→ **Task inputs**:

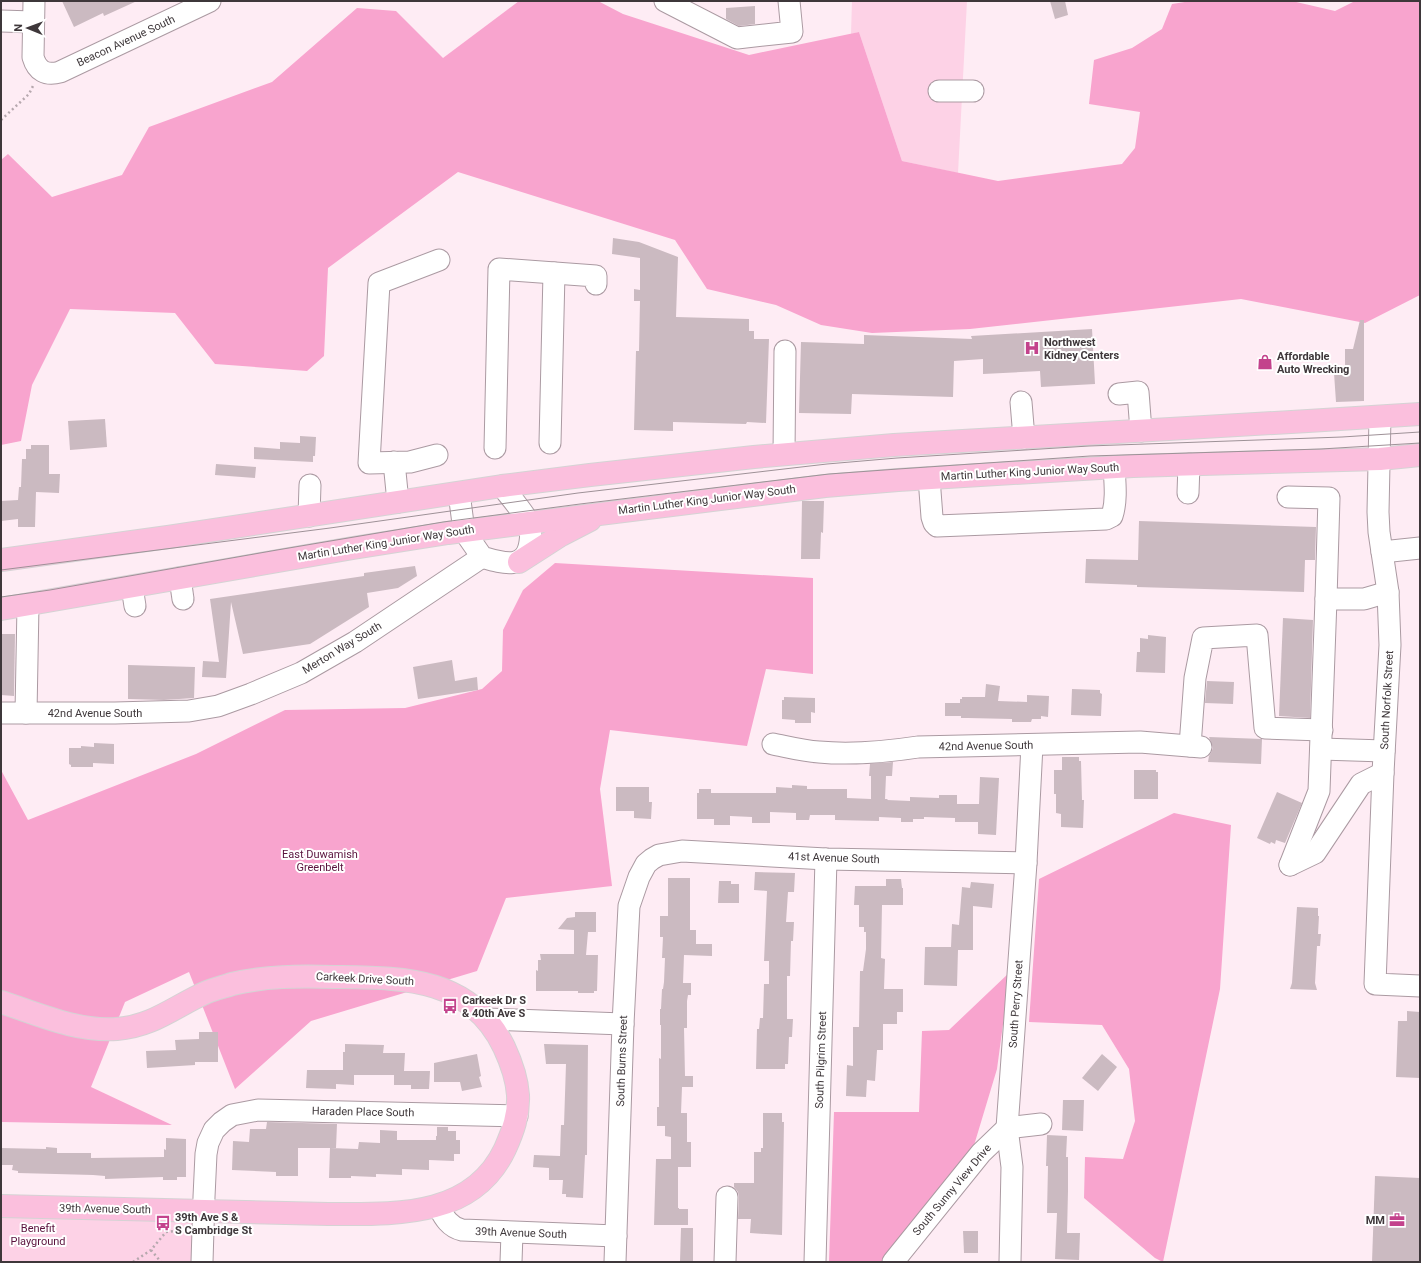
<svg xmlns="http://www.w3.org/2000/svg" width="1421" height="1263" font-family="Roboto,sans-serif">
<rect width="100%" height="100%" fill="#feecf4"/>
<g fill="#fdd2e6">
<path d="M852,1h115l-9,172 -56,-12 -43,-129 -8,2z"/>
<path d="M1,1205l203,3 -1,54h-202z"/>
</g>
<g fill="#f8a4ce">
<path d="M519,1h79l25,13 126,41 110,-23 43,129 96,20 124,-17 13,-16 5,-36 -51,-8 5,-44 38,-12 30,-19 10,-25 19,-3h101l43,10 20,-10h65v294l-55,28 -124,-24 -271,30 -98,4 -51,-8 -45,-20 -69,-16 -32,-49 -217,-68 -130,96 -4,88 -17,15 -92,-7 -40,-51 -105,-4 -38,76 -11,56 -20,4v-285l7,-6 44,43 70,-22 27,-48 123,-45 85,-74 39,3 47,47z"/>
<path d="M555,563l258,15v96l-47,-5 -19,77 -137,-16 -10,59 12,97 -106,12 -29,73 -166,50 -76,68 -46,-117 -64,30 -34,85 81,38 -171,-3v-352l27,50 168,-66 89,-44 120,-2 77,-19 20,-18 1,-41 20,-40z"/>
<path d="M1174,813l57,12 -11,164 -57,273 -8,-4 -71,-60 1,-41 38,2 12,-38 -6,-52 -27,-44 -73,-3 10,-143z"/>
<path d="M1010,972l-13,97 -25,83 -90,110h-53l5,-150h85l3,-81 27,-1z"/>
</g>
<g fill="#cbbac1">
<path d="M62,1h75l-33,15 -1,-3 -29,14z"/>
<path d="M1050,1h15l3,14 -13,4z"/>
<path d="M755,6v18l-16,2 -13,-7v-11z"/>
<path d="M613,238l26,4 39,15 -2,60 73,2v12h5v8h15l-3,84 -19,-1 -1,2 -73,-2v9l-39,-1 2,-79h3l1,-50h-6v-12l6,1v-32l-28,-4z"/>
<path d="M1360,320h4v81l-28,1 -2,-29h11v-24h8z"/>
<path d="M1092,329l3,55 -54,3 -1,-16 -57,3v-15l-29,2 -1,36 -101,-3 -1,20 -52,-1 2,-71 63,2v-9l108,4 -1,-3z"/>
<path d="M105,419l2,28 -37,3 -2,-29z"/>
<path d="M300,436l16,1 -1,19h-2v6l-59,-3v-12l26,2v-7l20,1z"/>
<path d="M31,445h18v29h11l-1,19 -23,-1 -1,35h-17v-8l-17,2v-20l17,-1 1,-13h2l1,-28h4v-10h5z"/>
<path d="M216,464l40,3 -1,11 -40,-3z"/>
<path d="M802,501h22l-1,32 -2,-1 -1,27h-19z"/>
<path d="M1139,521l177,6 -1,33h-10l-1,32 -167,-5v-2l-52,-2 1,-24 52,1z"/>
<path d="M415,566l2,10 -19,12 -31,5 2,14 -59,37 -67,10 -12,-52 -5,76 -24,-1 1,-16 16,1 -9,-63 154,-23v-3z"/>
<path d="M1283,618l30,2 -3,98 -31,-2z"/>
<path d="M1,634h14l-1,62 -13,-1z"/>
<path d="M1148,635l18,2 -1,36 -29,-1 1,-20h3v-14l8,1z"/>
<path d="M452,660l3,21 22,-4 1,13 -60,9 -5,-32z"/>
<path d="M128,665l67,2 -1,31 -30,2 -36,-1z"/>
<path d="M1207,681l27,1 -1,22 -28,-1z"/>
<path d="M986,684l14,2 -2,15 29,1v-7l22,1 -1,21 -7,-1v3h-9l-1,3h-19v-3l-44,-1h-7v-2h-16v-13h15v-4h2v-2h23z"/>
<path d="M1072,689l28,1v3l2,1 -1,22 -30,-1z"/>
<path d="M784,697l31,1v15l-4,-1v11h-16v-3l-13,-1v-19h2z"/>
<path d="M1209,737l53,2 -1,25 -53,-2 1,-6 2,-3 2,-5z"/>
<path d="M94,743l20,1v20l-21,-1v4h-22v-2l-2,-1v-16h12v-2l13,1z"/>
<path d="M1062,757h17v4h2l1,39h2l-1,28 -22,-1v-13l-5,-1v-19h-2v-24h8z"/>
<path d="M893,762l-1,14h-6l-1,23h3l-1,1 23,1v-4l29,1v-3h18v9h22l1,-27 19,1 -3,57 -18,-1v-12h-23v-4l-31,-1v2h-11v3h-12v-4l-22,-1v4l-44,-1v-5h-25l-1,5h-13v-7l-26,-1v11h-18v-6l-22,-1v9h-16v-6h-17v-26h2v-4h12v4h65v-6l16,1v-3l15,1v3h40v9l24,1v-23h-2l1,-12z"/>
<path d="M1134,770h22v2h2v27h-24z"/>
<path d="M616,787h33v15h3l-1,17 -17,-1v-7h-18z"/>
<path d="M1277,792l25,11 -17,40 -9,-3 -1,4 -4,-2 -1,2 -13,-6z"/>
<path d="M755,872l40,1 -1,19h-6l-2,30h8l-1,19h-2l-1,35h-3v43h6l-1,18h-3l-1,27h-3v5h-29l1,-40h2l1,-11h3l1,-34h5v-23h-5l3,-70 -13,-1z"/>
<path d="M668,878h22v52h6v14h16v12l-28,-1 -1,28h8v12h-3l-1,6v27h-3l1,48h8v11h-11l-1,26h6v29h4v25h-13v41h1v1h9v16h-34l2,-66h15v-22l-6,-1v-10h-8v-19h2v-49l2,1v-34h-1v-16h1l1,-20h1l1,-7 1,-24h-3l1,-21h-3v-21h8z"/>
<path d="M886,879h15l1,9h1v17h-21l-1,53 4,1 -1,30h19v23h-6v12h-14v26h-6l-2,31 -8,-1 -1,17 -20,-1 1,-31 6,1v-39h6l1,-56h3l3,-22v-17h-2v-5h-5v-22h-5l1,-19h31z"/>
<path d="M719,881h12v3h8v19h-21z"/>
<path d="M971,882l23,2 -2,24 -19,-2v44h-15l-1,36 -33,-1 1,-38h26l1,-23 7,1 3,-38 8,1z"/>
<path d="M1297,907l21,1v8h1l-1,18h3l-1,12h-3l-2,37 2,7 -27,-1 2,-6z"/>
<path d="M575,912h21v20h-8l-2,23h12l-1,36h-3v2h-16v-2h-42v-21l2,1v-11h3l-1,-6h34v-24l-16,-1 9,-11 8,-1z"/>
<path d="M1407,1011l13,1v66l-24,-1 2,-56h9z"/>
<path d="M199,1032h19v30h-23v3l-48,3 -1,-17 30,-1 -1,-10 24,-1z"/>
<path d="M345,1044l39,1 -1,8h22l-1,18h26l-1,18h-18v-4h-17v-10h-40v10l-18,-1v5l-30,-1 1,-18h36v-18h2z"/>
<path d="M544,1044l44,1 -1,110h-2l-2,43 -17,-1v-3h-4l1,-14h-14v-12l-16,-1 1,-12 26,1 1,-31h3l2,-61h-20z"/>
<path d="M477,1054l4,22 -2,1 3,10 -20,4 -2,-9h-26v-19z"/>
<path d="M1102,1054l15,13 -19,24 -16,-13z"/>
<path d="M1063,1100h21l-1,31 -21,-1z"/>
<path d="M763,1113h19v9h2l-2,113 -32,-2 1,-14h-13l1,-22 -1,-5 -4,-5v-4h20v-31h7v-4h2z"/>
<path d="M267,1122l70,2 -1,24h-38v28h-22v-4l-44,-2 1,-29 16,1 1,-13h16z"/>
<path d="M437,1127h11v4h8v9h4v14h-6v7l-25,-1v10l-27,-1v6l-26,-1v3l-25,-1v2h-22l1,-30 28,1 1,-7 21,1v-13l17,1v9h39v-4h1z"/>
<path d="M1047,1135l20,1 -1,21h2v34l-1,42h13l-1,27 -24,-1 2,-46h-10l1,-47h-2z"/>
<path d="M166,1138l20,1v38h-9v3h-14v-3l-58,2v-3l-12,-1 -75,-2v-2l-6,-1 1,-5h-12v-17l45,1v-2l11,1v5h34v5l73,-1v-8l2,1z"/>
<path d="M1375,1176l45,2v84h-48z"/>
<path d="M681,1228h12v34h-13z"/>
<path d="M963,1231h15v22h-14z"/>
</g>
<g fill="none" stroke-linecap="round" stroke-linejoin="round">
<defs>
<g id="minor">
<path d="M34,1l-1,56c4,14 13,19 27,15l150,-71"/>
<path d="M665,1l72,37 55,-6 -3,-31"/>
<path d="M1,21l32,1"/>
<path d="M939,91h34"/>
<path d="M1119,394l19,-2 3,39"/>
<path d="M1021,402l3,36"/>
<path d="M1380,417l-2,95 1,20 9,60 2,53 -7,128 -8,211 45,2"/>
<path d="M550,443l4,-170"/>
<path d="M495,448l4,-179 97,7v8"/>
<path d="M784,454l1,-103"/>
<path d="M437,455l-27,7 -41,1 10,-180 60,-23"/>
<path d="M394,462l4,40"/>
<path d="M929,478l3,39 2,6 3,3 169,-7 6,-3c5,-15 3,-33 2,-49"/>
<path d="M459,493l5,38 18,26c20,6 44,14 48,-15 1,-6 1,-16 -2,-21 -7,-12 -17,-23 -26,-35"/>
<path d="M1188,493l1,-29"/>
<path d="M1288,497l41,1 -3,101"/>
<path d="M309,516l1,-31"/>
<path d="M1382,552l38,-4"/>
<path d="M180,578l3,21"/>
<path d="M132,587l3,19"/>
<path d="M1,713h114l74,-2 29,-5 33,-12 50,-21 54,-31 127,-85"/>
<path d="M26,713l2,-108"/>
<path d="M773,744c15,3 30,7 46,8 33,3 66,0 99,-5l222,-5 61,5"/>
<path d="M1190,746l5,-68 8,-40 54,-3 8,93 57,2"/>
<path d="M1321,749l63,2"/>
<path d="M1290,865l29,-74 7,-192h38l24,-7"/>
<path d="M1290,865l25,-12 46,-69 22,-11"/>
<path d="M486,1019l137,5"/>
<path d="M438,1206c6,11 11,21 24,24l154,6"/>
<path d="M202,1262l2,-65 2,-43 2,-11 6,-13 8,-8 10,-7 26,-5 259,6"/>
<path d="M511,1262l1,-29"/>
<path d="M615,1262l8,-238 6,-118 10,-29 7,-13 6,-5 7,-4 23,-4 144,8 200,4"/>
<path d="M725,1262l2,-65"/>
<path d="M815,1262l11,-403"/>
<path d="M893,1262l88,-109 26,-25 34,-4"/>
<path d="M1010,1262l2,-95 -5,-39 19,-265 6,-118"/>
</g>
<g id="major">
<path d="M1,560l167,-23 334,-51 88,-11 164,-18 140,-12 414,-24 112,-7"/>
<path d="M519,562l42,-27 29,-15"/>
<path d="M1,609l352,-61 95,-15 377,-47 73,-6 235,-14 247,-7 40,-4"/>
<path d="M1,1002c37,12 76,30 116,27 37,-3 58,-23 90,-37 8,-3 16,-5 25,-8 33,-8 68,-8 102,-7 67,1 136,-1 170,70 7,15 13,32 14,48 1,20 -5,36 -13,54 -33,70 -112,65 -177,65l-327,-8"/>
</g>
</defs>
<use href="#minor" stroke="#ab9aa2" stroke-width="23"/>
<use href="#major" stroke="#d5d3d4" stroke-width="24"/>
<g stroke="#b6a8ae" stroke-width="2.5" stroke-dasharray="2 3" stroke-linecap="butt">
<path d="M1,120l28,-26 4,-8"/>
<path d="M151,1250l10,12"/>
<path d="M133,1262l18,-12 15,-18 20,-2"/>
</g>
<use href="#minor" stroke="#fff" stroke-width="21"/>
<use href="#major" stroke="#fbbfdd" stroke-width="22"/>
<g stroke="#9e9197" stroke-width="1">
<path d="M1,570l329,-42 248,-35 249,-29 70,-6 192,-12 253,-9 78,-5"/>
<path d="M1,597l49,-7 227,-40 166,-28 137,-18 249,-30 69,-5 192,-13 231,-7 99,-6"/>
</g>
</g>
<defs>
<symbol id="hospital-bare" viewBox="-9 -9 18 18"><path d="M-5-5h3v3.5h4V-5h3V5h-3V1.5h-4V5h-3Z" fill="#c3428c" stroke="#fff" stroke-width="2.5" paint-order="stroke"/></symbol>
<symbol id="shop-bare" viewBox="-9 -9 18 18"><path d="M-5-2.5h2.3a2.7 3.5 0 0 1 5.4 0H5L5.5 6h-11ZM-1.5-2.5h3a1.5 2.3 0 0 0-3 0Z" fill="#c3428c" stroke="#fff" stroke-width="2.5" paint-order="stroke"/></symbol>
<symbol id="bus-bare" viewBox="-9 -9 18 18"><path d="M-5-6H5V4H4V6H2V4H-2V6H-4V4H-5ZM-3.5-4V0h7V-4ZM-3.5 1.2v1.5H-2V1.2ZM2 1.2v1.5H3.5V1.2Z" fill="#c3428c" stroke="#fff" stroke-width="2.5" paint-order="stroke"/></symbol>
<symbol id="office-bare" viewBox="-9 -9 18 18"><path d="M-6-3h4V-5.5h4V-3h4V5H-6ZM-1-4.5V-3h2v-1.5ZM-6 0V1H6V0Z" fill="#c3428c" stroke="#fff" stroke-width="2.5" paint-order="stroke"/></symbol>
</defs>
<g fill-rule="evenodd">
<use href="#hospital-bare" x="1021" y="337" width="22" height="22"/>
<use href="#shop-bare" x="1254" y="351" width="22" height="22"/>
<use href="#bus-bare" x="439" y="995" width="22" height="22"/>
<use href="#office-bare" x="1386" y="1209" width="22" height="22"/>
<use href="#bus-bare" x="152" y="1212" width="22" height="22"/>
</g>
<g text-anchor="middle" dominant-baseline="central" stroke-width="4" stroke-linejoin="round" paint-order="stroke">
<g font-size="11" fill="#3e373a" stroke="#fff">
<text transform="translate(126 41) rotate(-25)">Beacon Avenue South</text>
<text transform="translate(1030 472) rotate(-3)">Martin Luther King Junior Way South</text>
<text transform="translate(707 500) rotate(-7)">Martin Luther King Junior Way South</text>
<text transform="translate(386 543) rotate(-9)">Martin Luther King Junior Way South</text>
<text transform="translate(342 648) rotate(-31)">Merton Way South</text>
<text transform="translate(1387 700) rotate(-87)">South Norfolk Street</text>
<text x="95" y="713">42nd Avenue South</text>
<text transform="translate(986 746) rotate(-1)">42nd Avenue South</text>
<text transform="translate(834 858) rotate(2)">41st Avenue South</text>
<text transform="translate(365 979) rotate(3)">Carkeek Drive South</text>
<text transform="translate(1016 1004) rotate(-86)">South Perry Street</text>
<text transform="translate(821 1060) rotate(-88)">South Pilgrim Street</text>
<text transform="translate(622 1061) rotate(-88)">South Burns Street</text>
<text transform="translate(363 1112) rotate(1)">Haraden Place South</text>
<text transform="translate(952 1190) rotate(-50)">South Sunny View Drive</text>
<text transform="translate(105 1209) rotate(1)">39th Avenue South</text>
<text transform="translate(521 1233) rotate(2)">39th Avenue South</text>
</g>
<g font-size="11" font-weight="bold" fill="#3e373a" stroke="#fff" text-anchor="start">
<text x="1044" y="342">Northwest<tspan x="1044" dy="13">Kidney Centers</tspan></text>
<text x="1277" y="356">Affordable<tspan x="1277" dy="13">Auto Wrecking</tspan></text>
<text x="462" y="1000">Carkeek Dr S<tspan x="462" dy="13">&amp; 40th Ave S</tspan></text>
<text x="175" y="1217">39th Ave S &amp;<tspan x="175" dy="13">S Cambridge St</tspan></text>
<text x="1385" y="1220" text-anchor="end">MM</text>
</g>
<g font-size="11" fill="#5a123d" stroke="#fff">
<text x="320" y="854">East Duwamish<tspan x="320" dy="13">Greenbelt</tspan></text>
<text x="38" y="1228">Benefit<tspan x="38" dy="13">Playground</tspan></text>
</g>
</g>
<rect width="1421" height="1263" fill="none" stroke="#3e373a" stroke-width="4"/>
<g transform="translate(28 28) rotate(271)" stroke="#ffffff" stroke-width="3" paint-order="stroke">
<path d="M0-3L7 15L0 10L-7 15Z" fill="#3e373a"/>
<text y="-6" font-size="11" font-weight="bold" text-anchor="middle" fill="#3e373a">N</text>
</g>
</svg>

→ **What the task asks**: In the material above, how many lines include the string "middle"? State the number alone.

→ **Exercise result**: 2